In 2013 we were awarded a $100k Doctoral New Investigator (DNI) Grant by the American Chemical Society Petroleum Research Fund.

In January 2014 we began work on the project, titled **“Transition-State Prediction for High-Throughput Calculation of Accurate Chemical Reaction Rates”**.

Even conventional engine designs require hundreds of hours of costly tuning to optimize, for each fuel; novel engine designs depend even more critically on the combustion behavior of the fuels. More accurate kinetic models will allow proposed fuels, and engine designs, to be screened more reliably in silico, enabling significant savings in time and money.

Modern quantum chemistry methods allow reaction rate coefficients to be calculated ab inito with high accuracy, but the current pace of these high-accuracy rate calculations is at least an order of magnitude too slow. With the advance of High Performance Computing the bottle-neck is no longer the computation, but the human interaction required to set up the calculation. Only once these calculations are automated will predictive kinetics realize the full potential of ever-increasing computational power.
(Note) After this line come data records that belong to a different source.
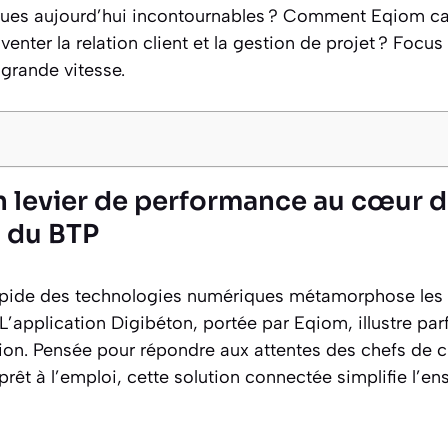
ques aujourd’hui incontournables ? Comment Eqiom capi
enter la relation client et la gestion de projet ? Focus
grande vitesse.
n levier de performance au cœur d
n du BTP
pide des technologies numériques métamorphose les p
L’application Digibéton, portée par Eqiom, illustre par
on. Pensée pour répondre aux attentes des chefs de c
 prêt à l’emploi, cette solution connectée simplifie l’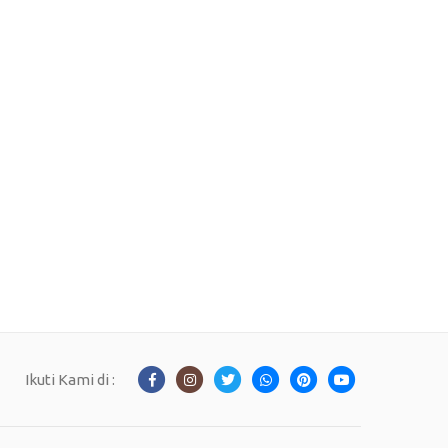
Ikuti Kami di :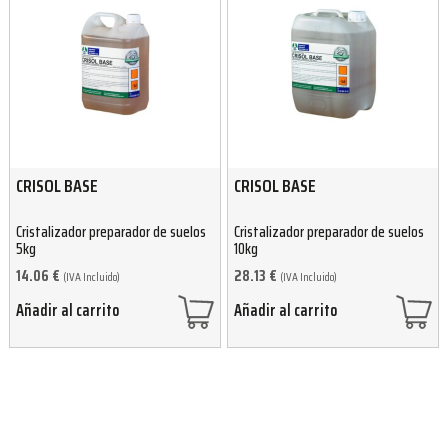
CRISOL BASE
CRISOL BASE
Cristalizador preparador de suelos
Cristalizador preparador de suelos
5kg
10kg
14.06
€
28.13
€
(IVA Incluido)
(IVA Incluido)
Añadir al carrito
Añadir al carrito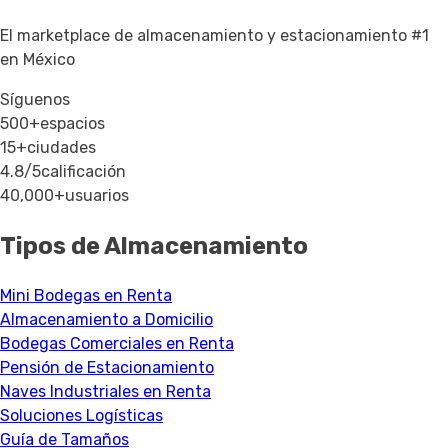
El marketplace de almacenamiento y estacionamiento #1
en México
Síguenos
500+
espacios
15+
ciudades
4.8/5
calificación
40,000+
usuarios
Tipos de Almacenamiento
Mini Bodegas en Renta
Almacenamiento a Domicilio
Bodegas Comerciales en Renta
Pensión de Estacionamiento
Naves Industriales en Renta
Soluciones Logísticas
Guía de Tamaños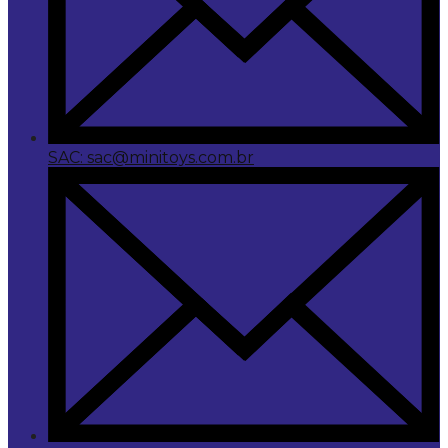
SAC: sac@minitoys.com.br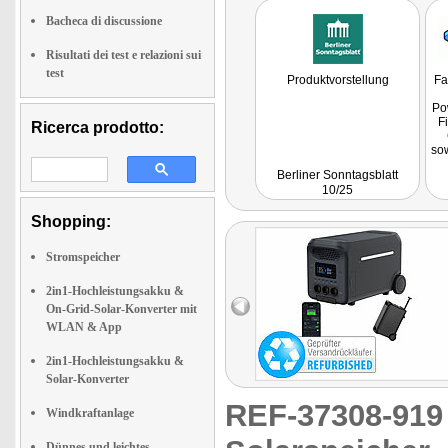
Bacheca di discussione
Risultati dei test e relazioni sui
test
Produktvorstellung
Fa
Po
F
Ricerca prodotto:
so
i
Berliner Sonntagsblatt
L
10/25
la
Shopping:
s
L
Stromspeicher
Zu
E
gr
2in1-Hochleistungsakku &
On-Grid-Solar-Konverter mit
WLAN & App
2in1-Hochleistungsakku &
Solar-Konverter
REF-37308-91
Windkraftanlage
Dünnes und leichtes,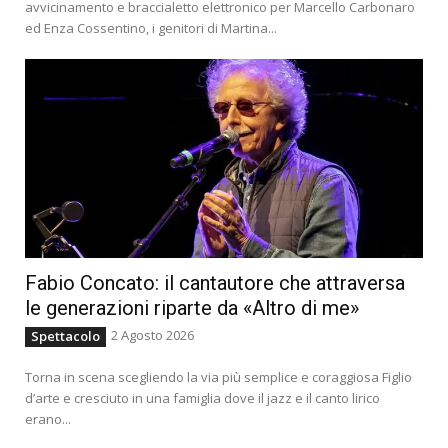
avvicinamento e braccialetto elettronico per Marcello Carbonaro
ed Enza Cossentino, i genitori di Martina...
Fabio Concato: il cantautore che attraversa
le generazioni riparte da «Altro di me»
2 Agosto 2026
Spettacolo
Torna in scena scegliendo la via più semplice e coraggiosa Figlio
d’arte e cresciuto in una famiglia dove il jazz e il canto lirico
erano...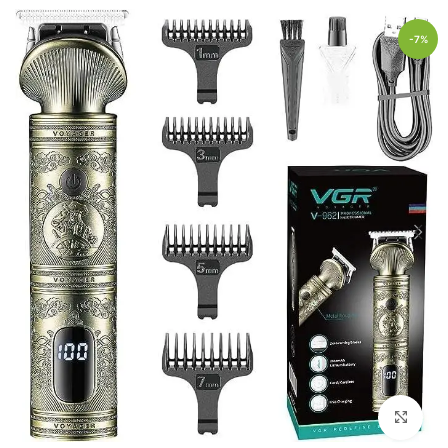
-7%
Click to enlarge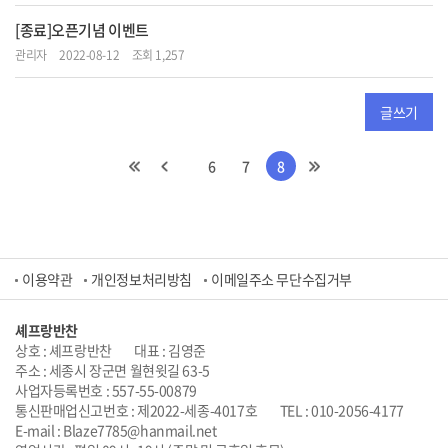
[종료]오픈기념 이벤트
관리자
2022-08-12
조회 1,257
글쓰기
6
7
8
이용약관
개인정보처리방침
이메일주소 무단수집거부
셰프랑반찬
상호 : 셰프랑반찬
대표 : 김영준
주소 : 세종시 장군면 월현윗길 63-5
사업자등록번호 : 557-55-00879
통신판매업신고번호 : 제2022-세종-4017호
TEL : 010-2056-4177
E-mail : Blaze7785@hanmail.net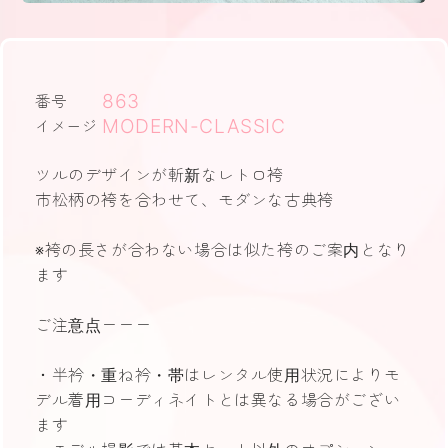
863
番号
MODERN-CLASSIC
イメージ
ツルのデザインが斬新なレトロ袴
市松柄の袴を合わせて、モダンな古典袴
※袴の長さが合わない場合は似た袴のご案内となり
ます
ご注意点ーーー
・半衿・重ね衿・帯はレンタル使用状況によりモ
デル着用コーディネイトとは異なる場合がござい
ます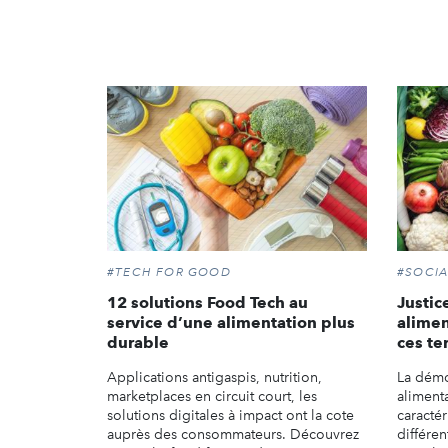
#TECH FOR GOOD
#SOCIA
12 solutions Food Tech au
Justic
service d’une alimentation plus
alimen
durable
ces te
Applications antigaspis, nutrition,
La démoc
marketplaces en circuit court, les
aliment
solutions digitales à impact ont la cote
caracté
auprès des consommateurs. Découvrez
différen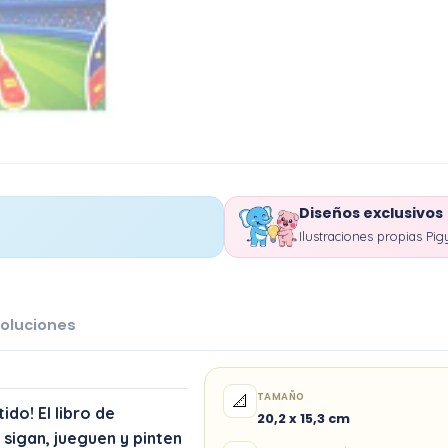
Diseños exclusivos
Ilustraciones propias Pig
oluciones
TAMAÑO
📐
ido! El libro de
20,2 x 15,3 cm
 sigan, jueguen y pinten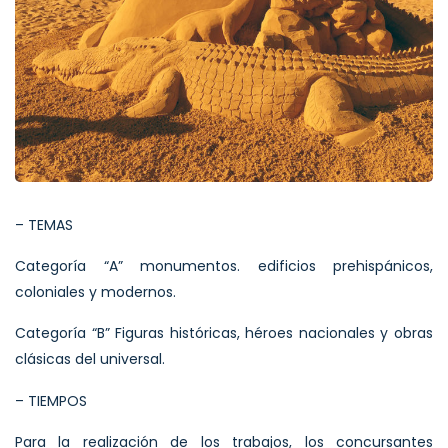
– TEMAS
Categoría “A” monumentos. edificios prehispánicos,
coloniales y modernos.
Categoría “B” Figuras históricas, héroes nacionales y obras
clásicas del universal.
– TIEMPOS
Para la realización de los trabajos, los concursantes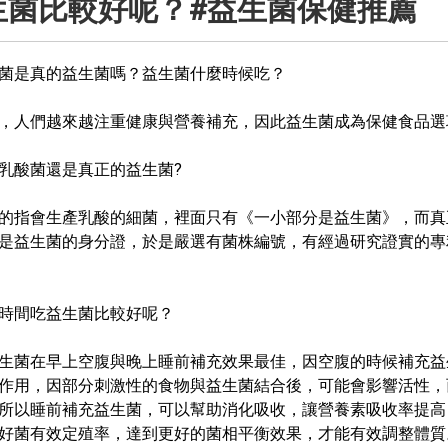
生菌比較好呢？#益生菌保健推薦
菌是真的益生菌嗎？益生菌什麼時候吃？
，人們越來越注重健康與營養補充，因此益生菌成為保健食品選
乳酸菌還是真正的益生菌?
的指會生產乳酸的細菌，裡面只有《一小部分是益生菌》，而真
是益生菌的身分證，於是嚴選有菌株編號，有經過研究證實的專
時間吃益生菌比較好呢？
生菌在早上空腹與晚上睡前補充效果最佳，因空腹的時候補充益
作用，因部分刺激性的食物與益生菌結合後，可能會影響活性，
所以睡前補充益生菌，可以幫助消化吸收，讓營養素吸收率提高
好菌有效定殖率，達到更好的菌相平衡效果，才能有效調整體質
This project aims to determine how to locate transition state geometries automatically, so that quantum mechanical electronic structure calculations can calculate accurate reaction rate expressions without human input. The hypothesis is that the transition state geometry is mostly determined by the reaction family, the chemical structure near the reacting site, and the geometries of the reactants; a hierarchical group-contribution scheme, similar to that used to estimate reaction rates, should therefore, with modification, be able to estimate transition state geometries. Incorporated into a software platform that automatically generates detailed reaction mechanisms, and coupled with increasingly high-performance computers, this will enable the high-throughput calculation of thousands of accurate reaction rates for petroleum combustion and other fields.